*Problem description*. Please write out, word for word, the stretch of the excerpt on tax proposals below from "Some of our" through "than by government.".

When you consider the liberal conventional wisdom about how businesses operate, the American people should be fearful about where the Democrats’ tax hike proposals might lead. The bottom line is that the sky’s the limit.
Consider the New York Times December 9 editorial, tucked in between advertisements for jewelry, properties, and baubles that only the truly mega-rich could afford, where the liberal press offered the following guidance on tax policy.
“The latest Democrat bill to cut the payroll tax, blocked by Republicans on Thursday, called for a 1.9 percent surtax on income over $1 million. More important, for any savvy business owner, a surtax would have no bearing on hiring decisions. If new workers are profitable before tax, they will be profitable after tax, even if the employer has to pay slightly more of the profit in taxes.”
This perfectly encapsulates the understanding of the economy by folks who have never run a business or tried to turn a profit. The liberal notion is that business owners are immune to basic economics and their hiring decisions are entirely unaffected by tax rates. With this view in mind, it is not hard to imagine proposals for taxes upward of 73 percent because those mega-rich business owners simply won’t flinch.
The Democrats’ burning desire to raise taxes seems to confuse income and wealth. They abhor the outsized wealth accumulation of the mega rich, even though they love the campaign contributions flowing from them. They seem to think that massive increases in income taxes will cure the growth in inequality observed over decades in the U.S., and in many foreign economies.
Some of our nation’s wealthiest individuals, like Bill Gates and Warren Buffett, join this chorus and call for higher taxes on others, even though they channel large portions of their wealth to private foundations, revealing their preference for resources to be allocated in the private sector rather than by government.
Even our President calls for more taxes on himself, even though he could write a check to the IRS at any moment. He calls for a Buffett rule, even though he paid a tax rate of 26.3 percent in 2010 which, according to a recent Congressional Research Service analysis, means that the President violates his own idea of the Buffett rule by paying a lower tax rate than well over 10 million more moderate-income taxpayers.
Mr. President, the past few months have witnessed a variable menu of tax rates offered by my friends on the other side of the aisle. They claim that these tax increases will secure equality, economic growth, job creation, and more.
Those claims are false. The evidence is clear that the recent proposals from Democrats have been more of the same: tax and spend; move toward a permanently larger government; and design politically-motivated bills that they know will fail in the Congress in order to hone election-year talking points.
Mr. President, we need to be clear with the American people that these proposals might be good for government, but they will do little to cure what ails our economy.

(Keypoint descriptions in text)
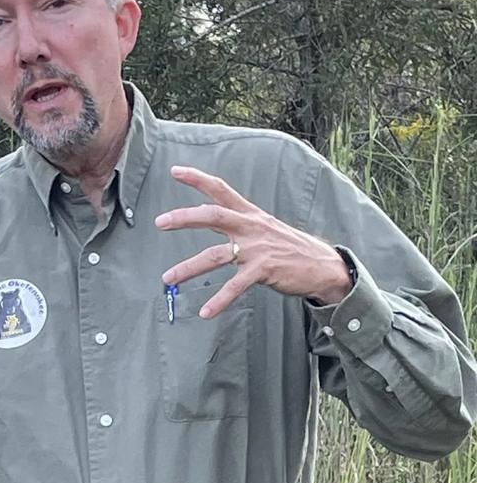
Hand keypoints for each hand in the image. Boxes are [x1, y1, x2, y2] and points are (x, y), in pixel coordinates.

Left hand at [155, 166, 353, 317]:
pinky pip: (235, 287)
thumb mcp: (265, 228)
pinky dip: (219, 300)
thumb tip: (215, 220)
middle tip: (160, 222)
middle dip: (184, 218)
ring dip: (188, 268)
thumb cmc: (290, 248)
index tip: (175, 170)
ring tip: (167, 279)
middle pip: (213, 216)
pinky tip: (205, 312)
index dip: (198, 179)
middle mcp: (251, 227)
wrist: (322, 266)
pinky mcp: (264, 270)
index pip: (221, 190)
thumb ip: (241, 224)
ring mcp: (257, 249)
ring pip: (215, 255)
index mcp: (250, 214)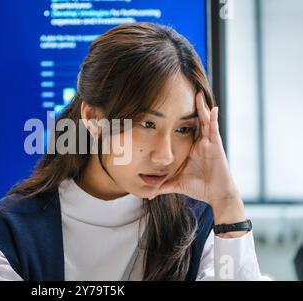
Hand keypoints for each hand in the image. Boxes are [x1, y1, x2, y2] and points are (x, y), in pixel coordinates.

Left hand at [154, 92, 245, 228]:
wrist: (216, 196)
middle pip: (195, 121)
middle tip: (185, 91)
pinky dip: (214, 119)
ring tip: (198, 93)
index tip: (169, 107)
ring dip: (202, 108)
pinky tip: (213, 108)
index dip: (179, 118)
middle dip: (191, 107)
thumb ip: (162, 186)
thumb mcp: (176, 184)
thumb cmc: (199, 188)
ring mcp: (209, 144)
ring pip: (205, 122)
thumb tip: (148, 195)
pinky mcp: (216, 147)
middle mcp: (200, 143)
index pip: (184, 130)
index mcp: (191, 149)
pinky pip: (214, 130)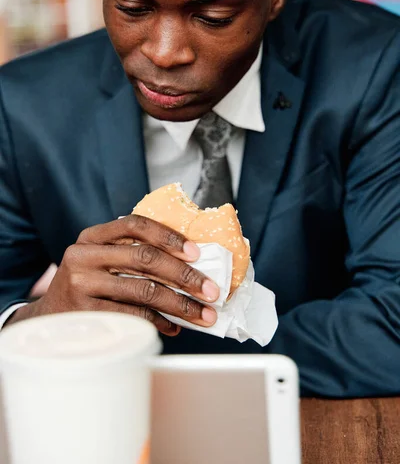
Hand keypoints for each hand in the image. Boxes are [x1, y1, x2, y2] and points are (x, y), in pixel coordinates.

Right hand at [8, 215, 219, 335]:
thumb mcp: (101, 261)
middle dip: (185, 275)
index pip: (135, 224)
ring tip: (204, 315)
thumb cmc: (88, 287)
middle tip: (212, 291)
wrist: (48, 321)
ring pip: (144, 290)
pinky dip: (159, 321)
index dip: (169, 236)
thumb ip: (132, 254)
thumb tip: (192, 265)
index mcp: (92, 236)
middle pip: (145, 258)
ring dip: (181, 304)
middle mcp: (84, 255)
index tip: (197, 252)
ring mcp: (82, 284)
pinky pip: (133, 315)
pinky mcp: (85, 313)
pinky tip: (174, 326)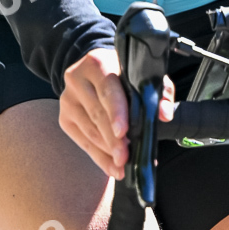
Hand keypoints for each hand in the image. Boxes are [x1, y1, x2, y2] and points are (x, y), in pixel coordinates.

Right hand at [59, 47, 175, 179]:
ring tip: (121, 165)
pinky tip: (111, 166)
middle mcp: (77, 79)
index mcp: (98, 63)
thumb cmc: (122, 74)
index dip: (115, 112)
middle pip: (97, 113)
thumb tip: (164, 114)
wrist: (91, 70)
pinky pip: (82, 140)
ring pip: (89, 130)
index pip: (107, 90)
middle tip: (125, 158)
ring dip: (106, 151)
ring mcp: (68, 99)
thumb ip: (159, 91)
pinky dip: (98, 156)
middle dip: (112, 139)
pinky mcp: (64, 117)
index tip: (122, 132)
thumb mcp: (142, 75)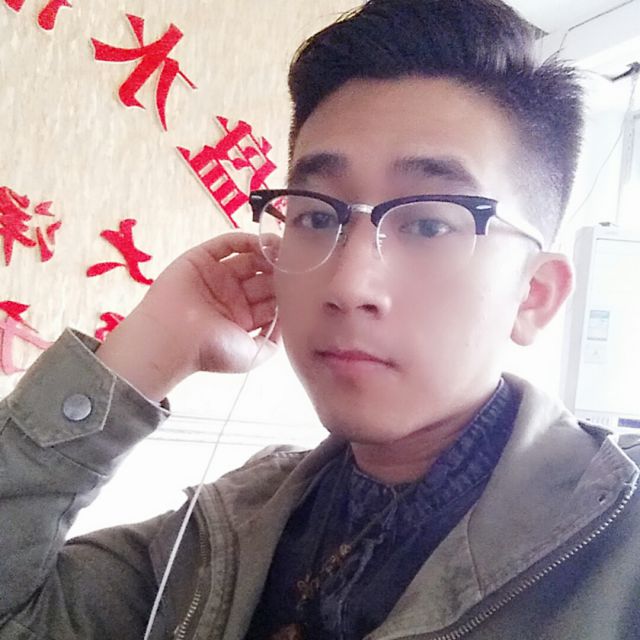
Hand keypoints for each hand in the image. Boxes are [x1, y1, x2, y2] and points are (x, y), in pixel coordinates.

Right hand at [96, 232, 279, 400]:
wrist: (172, 341)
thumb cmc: (211, 351)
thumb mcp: (252, 356)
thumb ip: (273, 341)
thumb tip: (289, 319)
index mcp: (244, 318)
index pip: (272, 299)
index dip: (288, 290)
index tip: (304, 283)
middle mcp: (232, 296)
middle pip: (264, 277)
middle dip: (280, 270)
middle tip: (296, 264)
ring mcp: (218, 276)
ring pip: (249, 258)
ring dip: (267, 253)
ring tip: (283, 251)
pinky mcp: (202, 259)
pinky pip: (227, 244)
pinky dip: (246, 240)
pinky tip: (263, 243)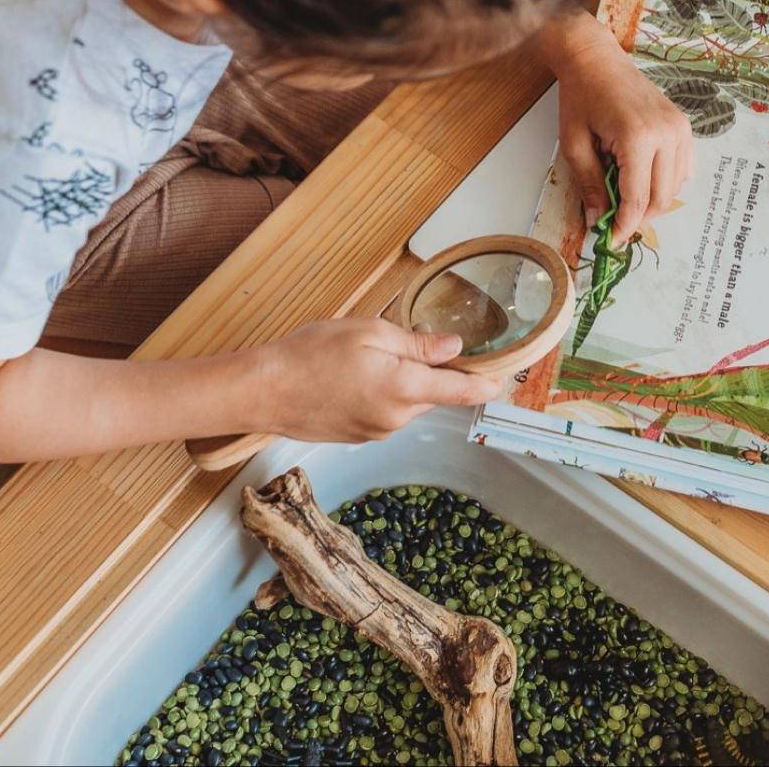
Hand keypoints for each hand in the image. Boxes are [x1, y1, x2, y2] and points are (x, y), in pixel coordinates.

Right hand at [255, 318, 502, 442]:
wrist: (264, 391)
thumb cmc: (310, 353)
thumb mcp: (369, 333)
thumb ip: (417, 344)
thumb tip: (453, 349)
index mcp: (403, 389)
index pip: (460, 393)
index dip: (486, 384)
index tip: (504, 378)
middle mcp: (396, 419)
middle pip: (434, 395)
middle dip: (432, 372)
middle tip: (411, 339)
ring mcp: (376, 432)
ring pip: (409, 403)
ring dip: (404, 381)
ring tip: (369, 356)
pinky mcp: (359, 436)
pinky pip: (387, 412)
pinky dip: (384, 393)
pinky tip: (355, 375)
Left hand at [537, 12, 693, 243]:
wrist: (596, 59)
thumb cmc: (580, 97)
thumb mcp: (575, 145)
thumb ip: (590, 185)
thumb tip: (597, 221)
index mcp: (637, 137)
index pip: (637, 198)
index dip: (624, 226)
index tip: (611, 241)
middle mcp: (666, 133)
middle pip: (661, 198)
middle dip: (638, 218)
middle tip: (614, 225)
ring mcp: (679, 128)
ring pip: (675, 187)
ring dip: (652, 202)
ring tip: (623, 199)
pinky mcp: (683, 126)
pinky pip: (683, 168)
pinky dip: (665, 183)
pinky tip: (642, 181)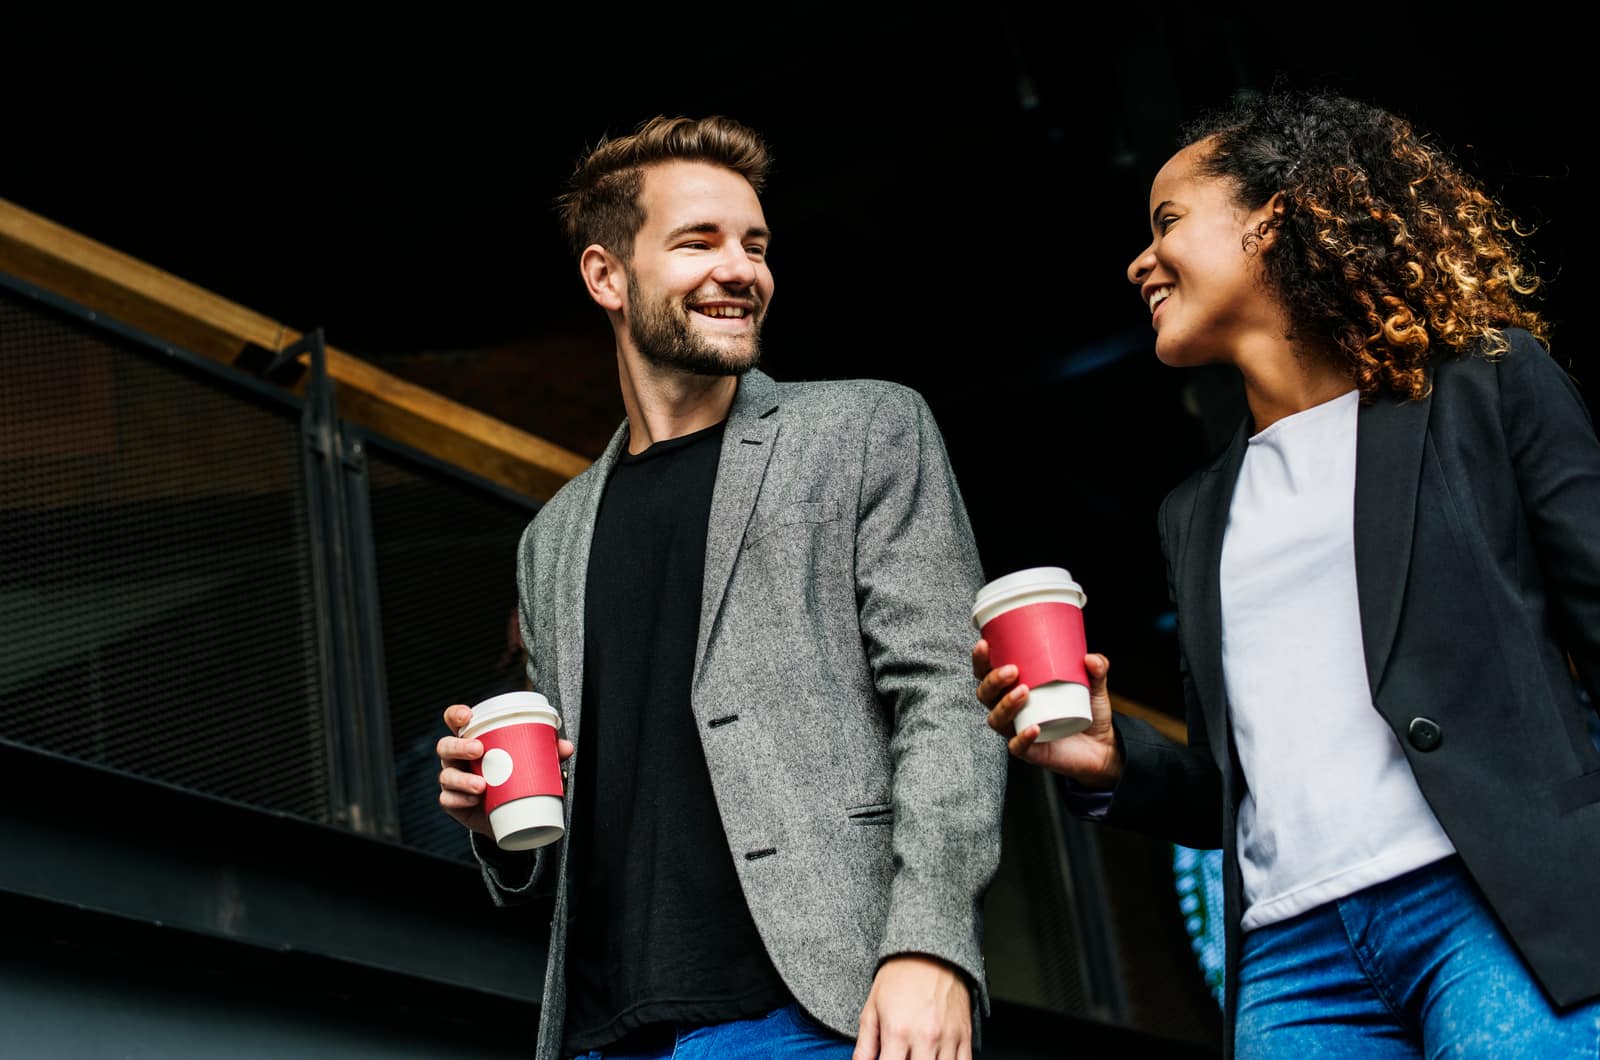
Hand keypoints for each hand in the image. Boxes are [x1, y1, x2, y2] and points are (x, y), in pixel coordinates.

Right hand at [436, 702, 574, 835]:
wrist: (508, 816)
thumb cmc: (513, 778)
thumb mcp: (529, 763)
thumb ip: (546, 752)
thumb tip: (566, 746)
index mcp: (471, 740)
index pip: (454, 722)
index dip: (455, 715)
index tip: (467, 715)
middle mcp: (457, 758)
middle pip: (445, 746)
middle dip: (460, 746)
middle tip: (479, 750)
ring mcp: (452, 781)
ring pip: (446, 775)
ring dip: (462, 778)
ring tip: (481, 785)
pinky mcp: (453, 803)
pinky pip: (448, 799)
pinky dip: (460, 799)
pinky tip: (474, 800)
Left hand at [854, 954, 970, 1059]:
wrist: (930, 951)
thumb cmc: (900, 976)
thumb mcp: (872, 1008)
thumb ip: (865, 1045)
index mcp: (898, 1032)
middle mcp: (925, 1037)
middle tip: (903, 1057)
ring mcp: (947, 1038)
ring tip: (919, 1057)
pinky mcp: (965, 1035)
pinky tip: (938, 1059)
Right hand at [973, 640, 1121, 788]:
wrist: (1102, 746)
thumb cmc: (1087, 711)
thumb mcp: (1094, 686)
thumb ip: (1097, 669)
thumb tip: (1091, 658)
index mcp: (1016, 688)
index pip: (987, 673)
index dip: (980, 660)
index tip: (984, 644)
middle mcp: (1012, 709)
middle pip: (985, 695)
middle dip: (992, 681)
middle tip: (1012, 670)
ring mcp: (1018, 730)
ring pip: (996, 719)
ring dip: (1005, 704)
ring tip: (1024, 692)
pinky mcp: (1030, 751)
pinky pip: (1017, 746)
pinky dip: (1022, 737)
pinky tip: (1034, 728)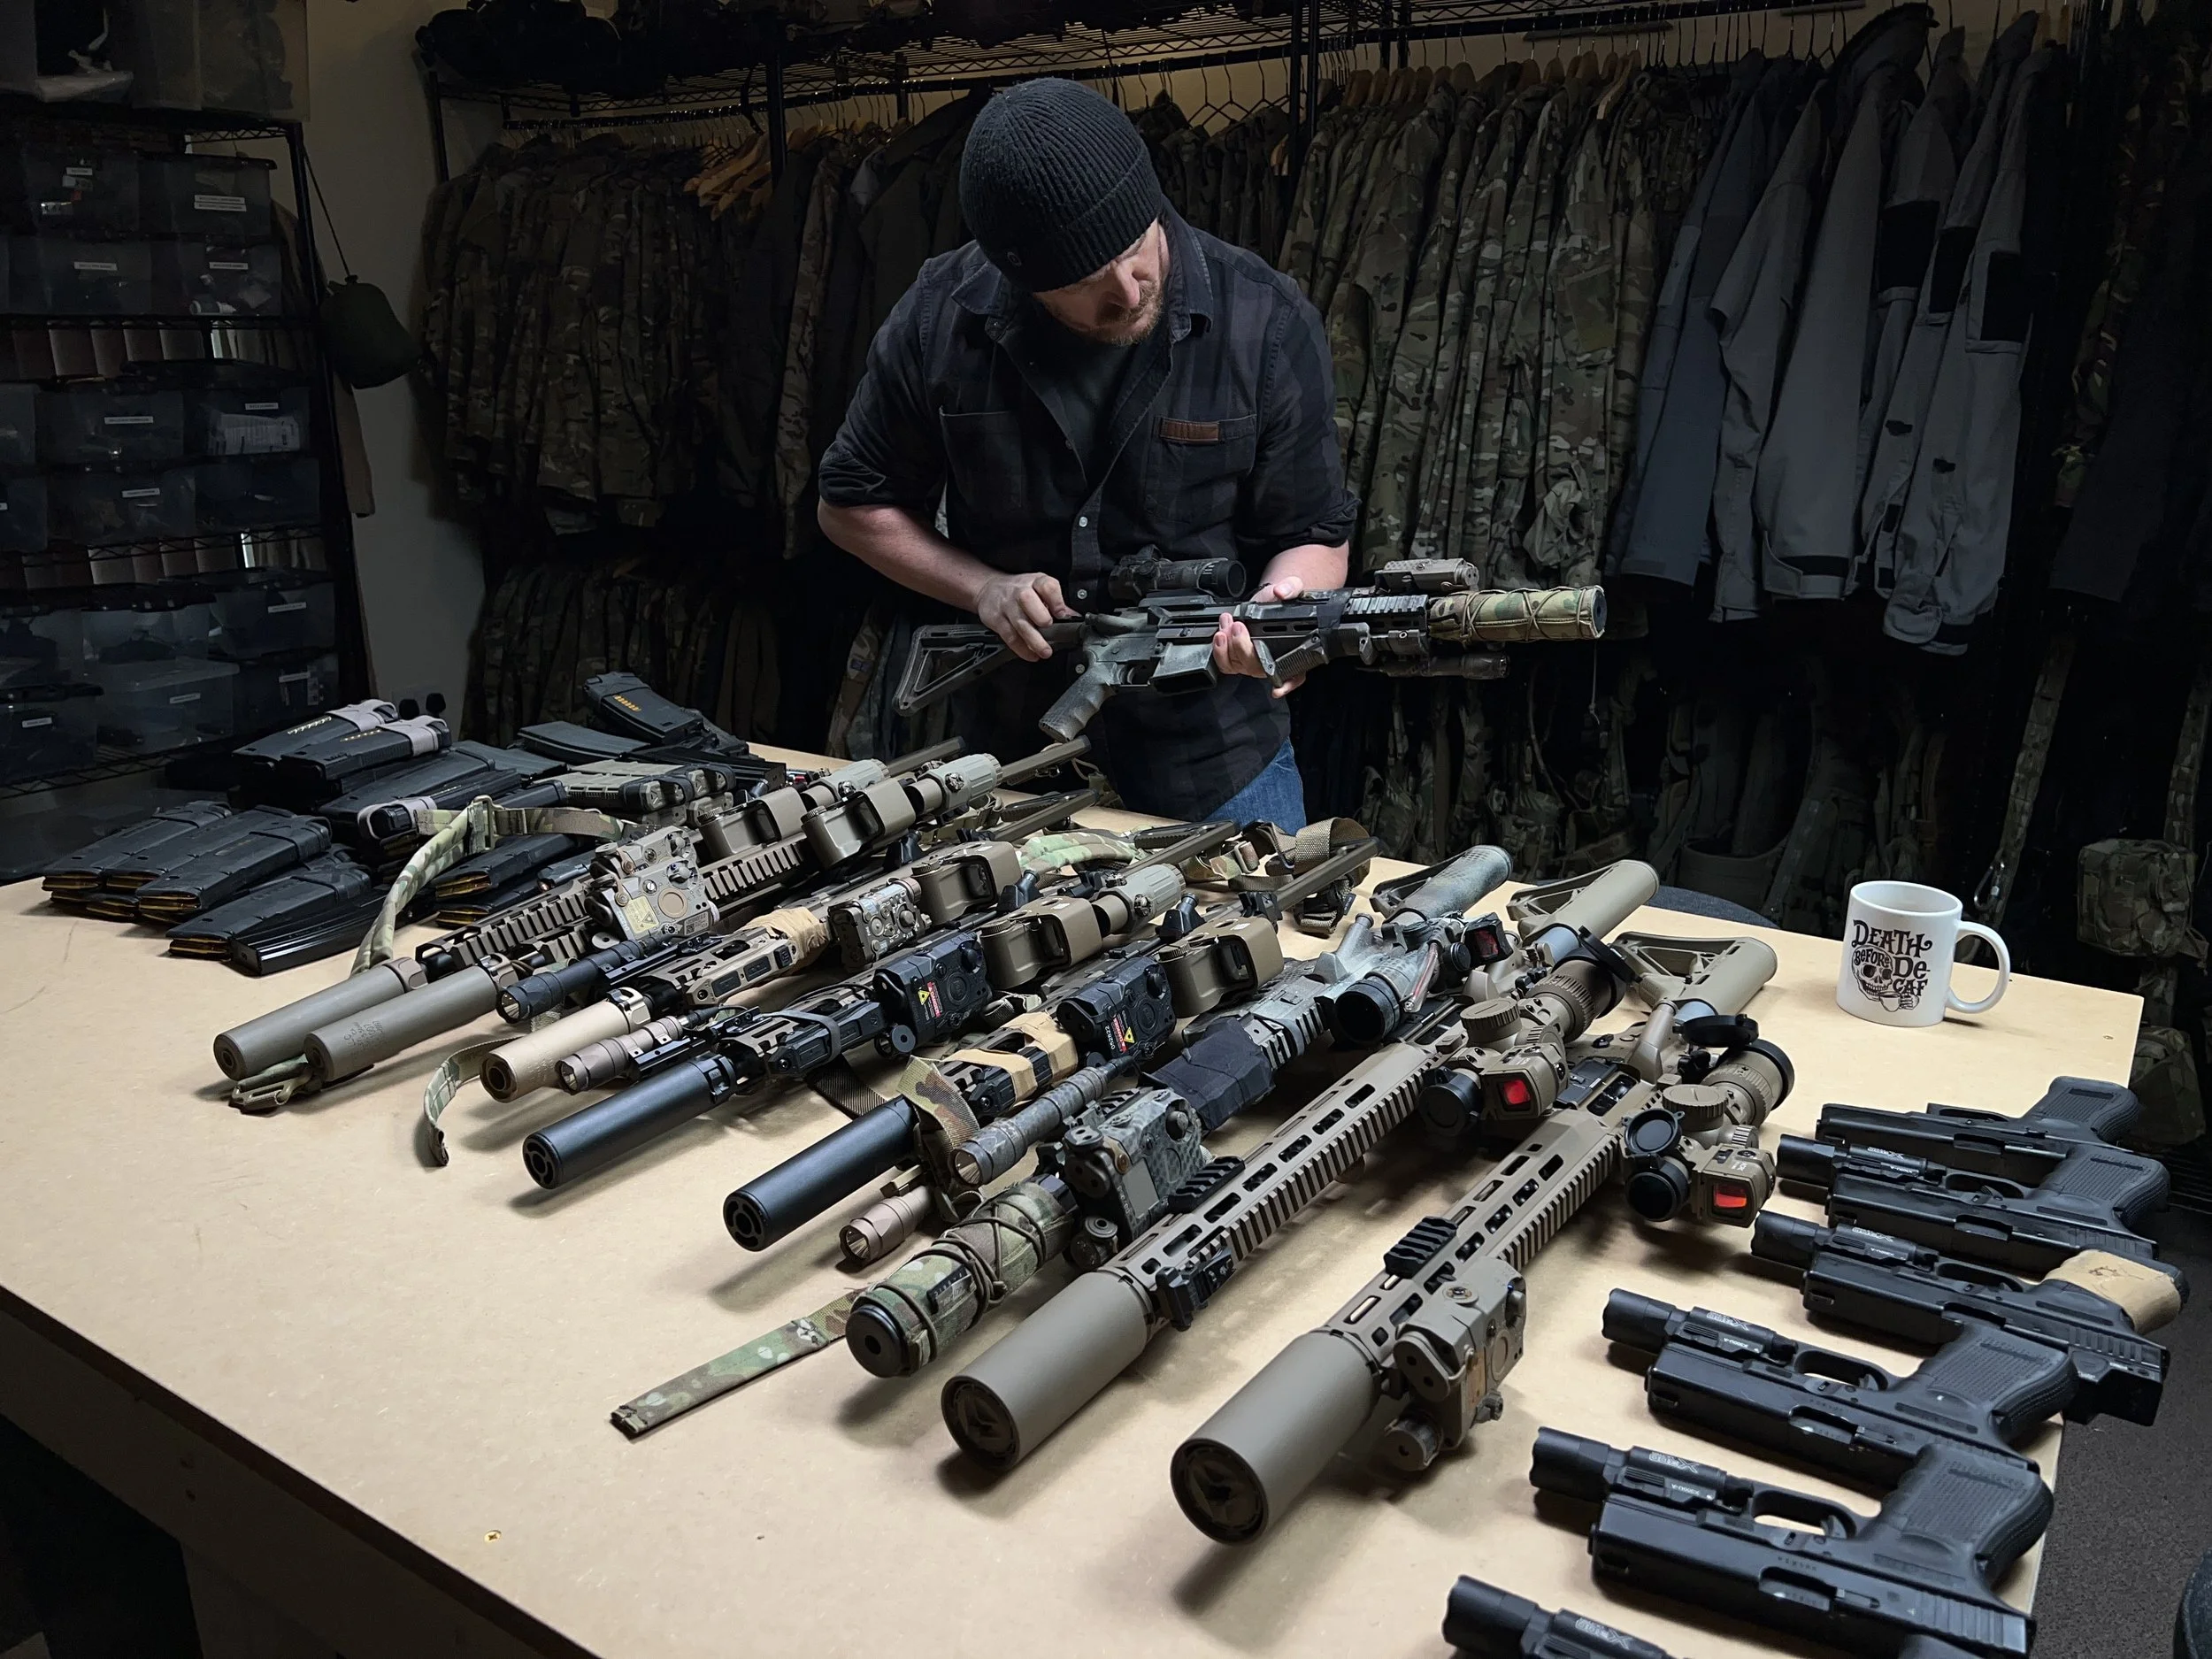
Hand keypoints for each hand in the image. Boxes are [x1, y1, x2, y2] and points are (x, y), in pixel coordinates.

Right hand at [976, 572, 1076, 661]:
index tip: (1062, 614)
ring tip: (1045, 651)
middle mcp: (1019, 591)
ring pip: (1020, 622)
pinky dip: (1021, 648)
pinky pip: (1010, 636)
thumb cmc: (1018, 590)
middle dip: (1041, 616)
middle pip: (1028, 600)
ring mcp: (1006, 605)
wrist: (988, 590)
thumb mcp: (1038, 588)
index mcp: (1035, 581)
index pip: (1047, 585)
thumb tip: (1073, 617)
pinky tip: (1031, 654)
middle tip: (1050, 627)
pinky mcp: (996, 620)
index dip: (1056, 600)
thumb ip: (1055, 602)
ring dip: (1034, 640)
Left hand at [1213, 575, 1304, 696]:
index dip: (1287, 685)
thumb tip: (1282, 592)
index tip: (1277, 688)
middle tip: (1239, 627)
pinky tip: (1219, 637)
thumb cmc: (1283, 601)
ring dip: (1228, 647)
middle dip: (1243, 647)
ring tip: (1225, 625)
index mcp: (1295, 652)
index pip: (1296, 675)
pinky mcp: (1237, 658)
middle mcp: (1274, 662)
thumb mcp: (1292, 588)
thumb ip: (1291, 587)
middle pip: (1257, 667)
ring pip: (1239, 666)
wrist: (1269, 599)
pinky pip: (1227, 664)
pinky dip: (1220, 653)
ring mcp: (1254, 662)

*Final answer*.
Some of our nation’s wealthiest individuals, like Bill Gates and Warren Buffett, join this chorus and call for higher taxes on others, even though they channel large portions of their wealth to private foundations, revealing their preference for resources to be allocated in the private sector rather than by government.